It probably got inserted in the ONNX conversion step. There are most likely a whole bunch of other layers that don't really need to be in there. :-D

jbmaxwell commented 4 years ago

Wow, okay. It really is the Wild West! It would be great if Apple would throw a little more of its multi-billion dollar steam behind this process. It's generally pretty painful getting from PyTorch to CoreML, in my experience.

Thanks again.

julien-c commented 4 years ago

To be fair @bhushan23 from onnx-coreml helped us a lot so far :)

jbmaxwell commented 4 years ago

Absolutely! ONNX is invaluable, since presumably this wouldn't be possible at all without it. But by taking a proprietary approach, Apple must surely have realized there would be a significant demand on resources/human-hours trying to stay current in such a rapidly evolving field. Anyway, I don't mean to complain, it's just that it can be tricky enough getting a model working, only to face another significant (and sometimes insurmountable) hurtle in trying to get it converted to an mlmodel.

jbmaxwell commented 4 years ago

So after testing the model on iOS I noticed that the outputs weren't the same. Trying to debug the problem led me to try onnxruntime, to verify whether the ONNX model gave the same results as PyTorch. However, onnxruntime failed with a type error on float for the Equal operator. With some help (from ONNX/OnnxRuntime), it was discovered that the models converted from ONNX were indicating Opset v9 (in Netron), which didn't accept floats for Equal. By manually setting opset_version=11 in the ONNX export call, I was able to get it to verify correctly in onnxruntime, but now I get an operator not available error for Range when converting to CoreML. Very strange. The Range operator appears to be added by Opset 11—I made no other changes to the model itself. Not sure what the path forward might be. I'm on Pytorch 1.4, Cuda 10.1, latest release versions of ONNX, coremltools, and onnx-coreml.
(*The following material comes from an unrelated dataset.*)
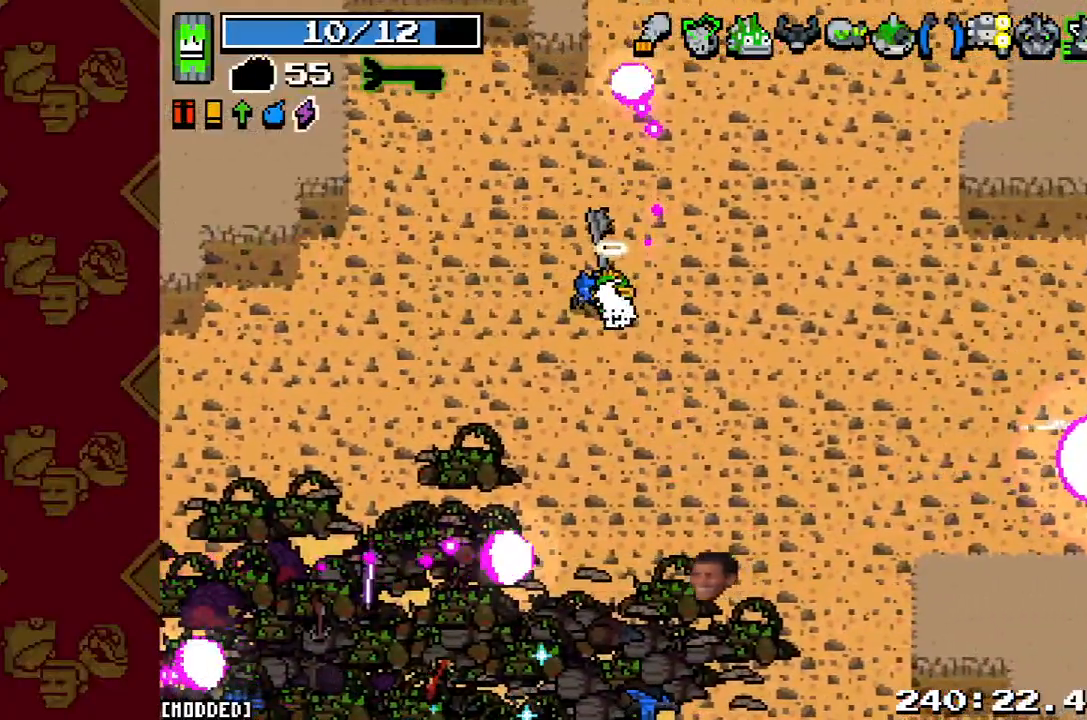
{"buttons": ["L1"], "left_stick": "left", "right_stick": "down", "button_events": [[367, "L1", "down"]]}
hollance commented 4 years ago

ONNX and Core ML do not have 100% the same features, so it's possible your ONNX model contains an operator that is not supported by Core ML. Sometimes you can work around this by removing the offending operator from the ONNX model by hand.

jbmaxwell commented 4 years ago

Okay, understood. Just out of curiosity, I decided to try modifying distilbert-onnx-coreml.py, from the swift-coreml-transformers repo, by adding opset_version=11 to the export call and it does add the Range operator to the model (just as it does in my case). So it seems that something about the model with Opset 11 is being misinterpreted (or interpreted differently) by ONNX.
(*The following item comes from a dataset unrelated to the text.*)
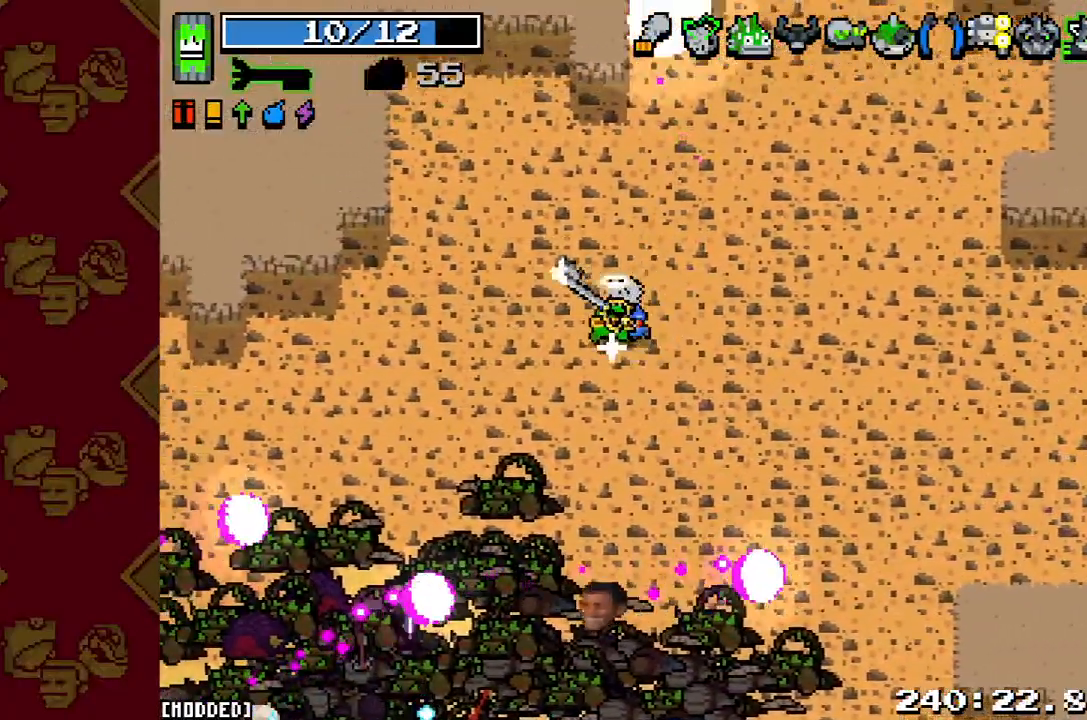
{"buttons": [], "left_stick": "center", "right_stick": "down", "button_events": [[67, "L1", "up"]]}
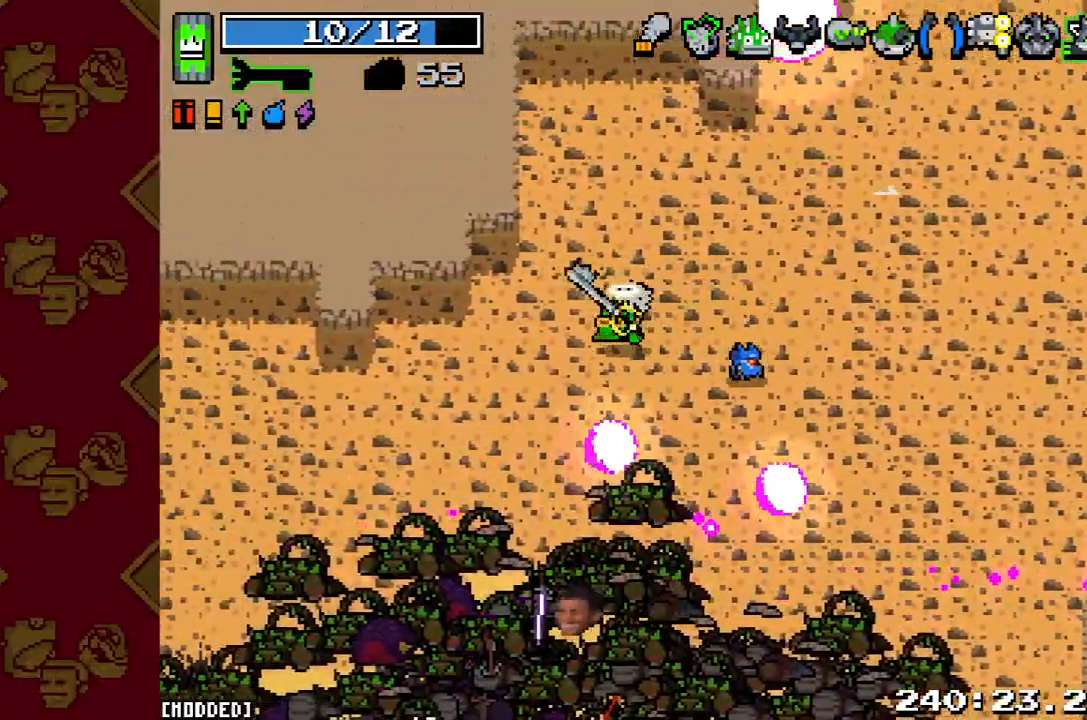
{"buttons": [], "left_stick": "center", "right_stick": "down", "button_events": []}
jbmaxwell commented 4 years ago

It seems clear that I'm blocked for now on DistilBert since a working ("working" as in, giving accurate results in onnxruntime) ONNX conversion requires opset v11 and onnx-coreml isn't yet supporting v11.
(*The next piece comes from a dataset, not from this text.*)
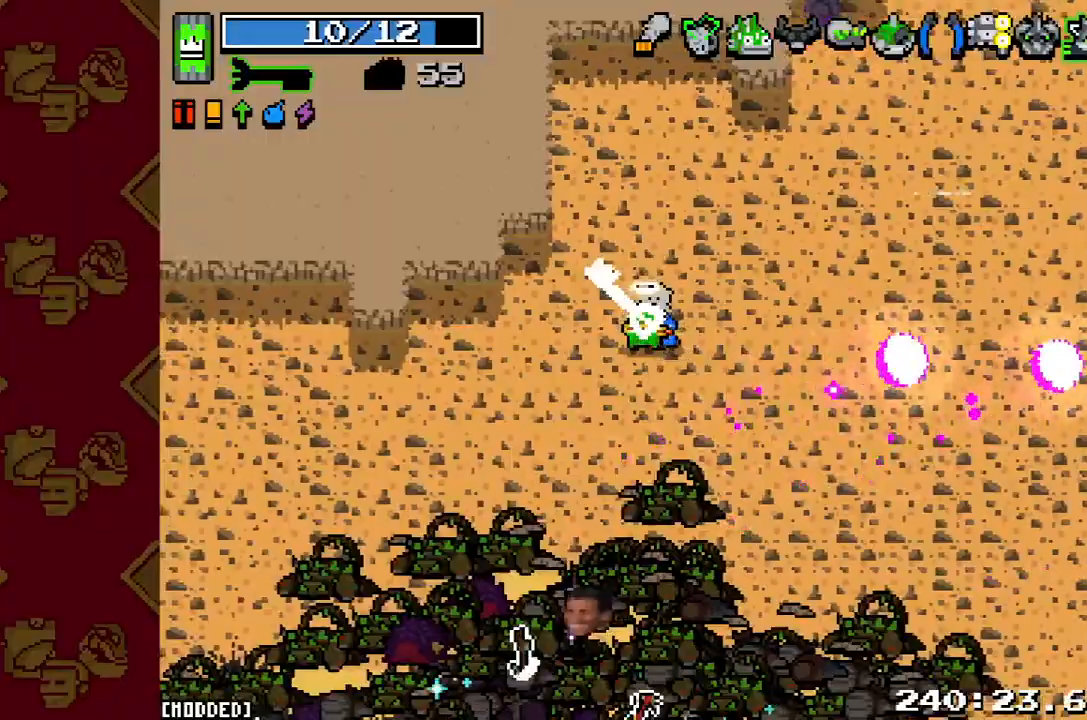
{"buttons": [], "left_stick": "center", "right_stick": "down", "button_events": []}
So I'm trying to get regular Bert running, for now. I trained the model and onnxruntime is happy with the output (i.e., verified against PyTorch—ONNX opset v10). The export did require the same squeeze fix you posted above, but the output in Xcode is still incorrect when compared to PyTorch. Is it possible the "fix" has added some error?

I can start a new issue, if that's better.

calderma commented 4 years ago

I'm not sure if this repo is still being maintained or not since the last commit seems to be several months ago but I did manage to get the distilbert-onnx-coreml.py to convert a finetuned distilbert model using opset10 that seems to give decent results. It basically involves iterating through the model and manually modifying the squeeze layers to use the axis with dimension 1. I can open a pull request to modify the script if that's something people would want. Just figured i'd throw this up here in case anyone has had this same issue because I didn't find any answer to this when googling around.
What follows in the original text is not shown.